Todos vemos as consequências das mudanças climáticas, que destroem o desenvolvimento, infraestruturas, moradias, seja em avanços do mar, nas costas, seja em enchentes. Podemos ter um futuro de consequências incontroláveis.
Na busca dos objetivos, é preciso evoluir da busca do crescimento a qualquer custo para um verdadeiro desenvolvimento sustentável?

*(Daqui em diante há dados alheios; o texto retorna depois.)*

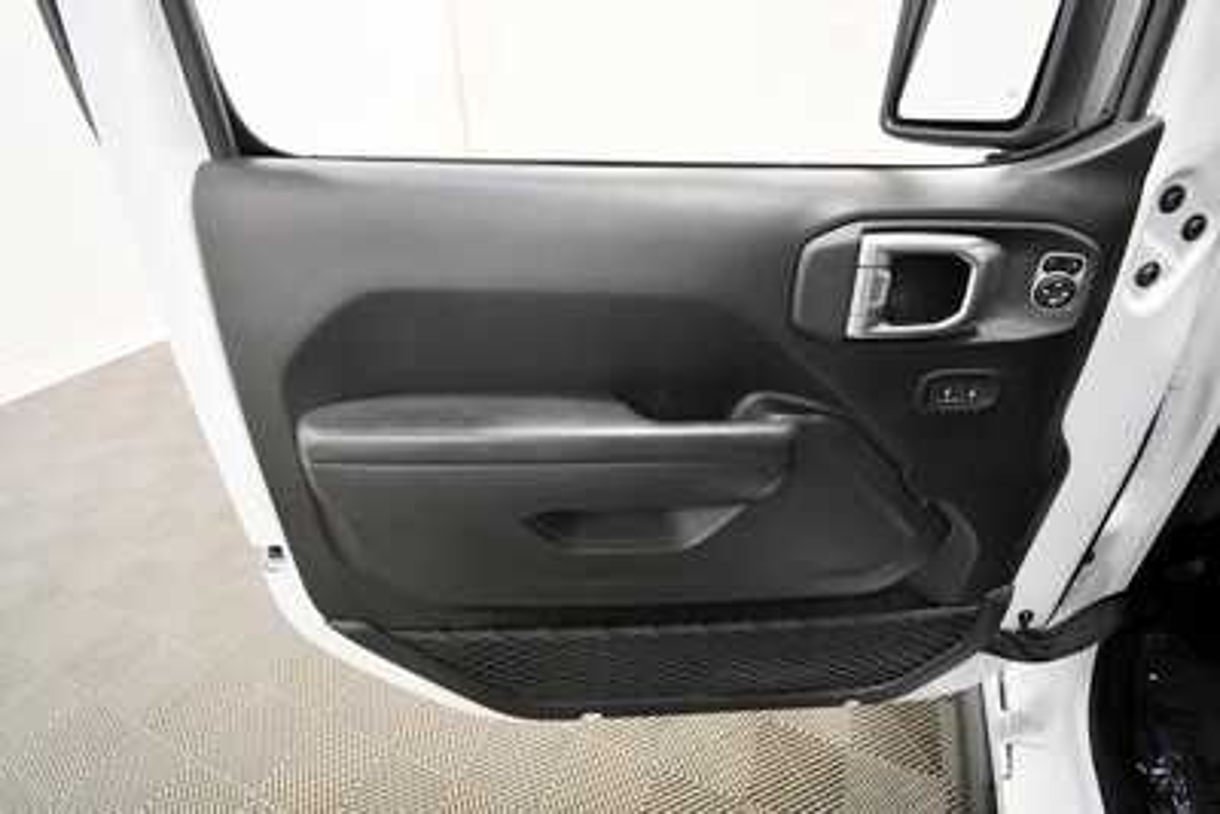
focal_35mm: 16
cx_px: 610
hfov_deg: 96.7
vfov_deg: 73.8
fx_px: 542
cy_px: 407
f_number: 4.8
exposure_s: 1/125
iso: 2000
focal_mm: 11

Temos evidências suficiente, não apenas em economias em desenvolvimento, de que não é mais uma escolha, é inevitável. Continuar emitindo a mesma quantidade de dióxido de carbono não é mais possível. Todos vemos as consequências das mudanças climáticas, que destroem o desenvolvimento, infraestruturas, moradias, seja em avanços do mar, nas costas, seja em enchentes. Podemos ter um futuro de consequências incontroláveis, e precisamos tentar abandonar a ideia de que só o crescimento do PIB define o desenvolvimento. O imperativo ambiental está virando prioridade econômica e política, mas precisamos olhar também pelo aspecto da desigualdade. Tornou-se tão séria e tão divisiva que ameaça todo o tecido social. Se não for resolvida, ameaça também a estabilidade política dos países. Os últimos 10, 15 anos mostraram que a desigualdade tem criado tanta tensão social que nossas sociedades acabaram virando produto de radicalização, e da desintegração. O Pnud tem focado sua perspectiva no futuro do desenvolvimento, que não ignore os riscos ambientais e que resolva também a questão da desigualdade e da pobreza.

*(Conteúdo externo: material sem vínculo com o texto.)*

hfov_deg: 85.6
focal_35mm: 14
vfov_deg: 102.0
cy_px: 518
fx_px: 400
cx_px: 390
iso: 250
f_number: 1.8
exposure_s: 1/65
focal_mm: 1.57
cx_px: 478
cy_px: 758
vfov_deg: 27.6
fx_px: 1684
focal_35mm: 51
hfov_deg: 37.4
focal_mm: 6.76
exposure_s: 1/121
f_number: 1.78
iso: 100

Estamos enfrentando uma crise global do multilateralismo e da diplomacia? Como a ONU pode ajudar neste momento?
As necessidades para o nosso futuro não mudaram, e ficou mais urgente pensarmos em transformações e transições. Estamos em um momento em que muitos passaram a chamar "policrise". A ONU, em primeira instância, é um lugar para onde os países-membros vêm, mesmo com todas suas diferenças, e, por meio da diplomacia, da paciência e da negociação, mediação e facilitação, tentamos criar um espaço onde diferenças não definem tudo. Essa trágica sequência de eventos, com os assassinatos horríveis de 7 de outubro, e agora a destruição extrema, com perda de vidas de civis em Gaza, é uma ilustração do que ocorre quando a diplomacia falha. A única alternativa que algumas pessoas veem é o conflito direto e a guerra. A ONU tem trabalhado dia e noite para tentar criar um espaço para proteger civis, garantir ajuda humanitária. É trágico o que estamos testemunhando, é a antítese do desenvolvimento. Na ONU, estamos muito frustrados, porque não estamos sendo capazes nem de entregar ajuda humanitária em Gaza. Há conflitos nos quais as pessoas se tornam refugiadas, mas as de Gaza não têm para onde ir. Precisamos encontrar maneiras para que sobrevivam. Há críticas à atuação da ONU, mas a organização não foi criada com poder absoluto para parar guerras e conflitos, mas para ser um fórum em que os países se reúnem mesmo quando as diferenças estão no mais alto grau. Tentamos manter esse espaço para negociações políticas, ao mesmo tempo em que buscamos salvar vidas e continuar a ser a espinha dorsal da comunidade internacional.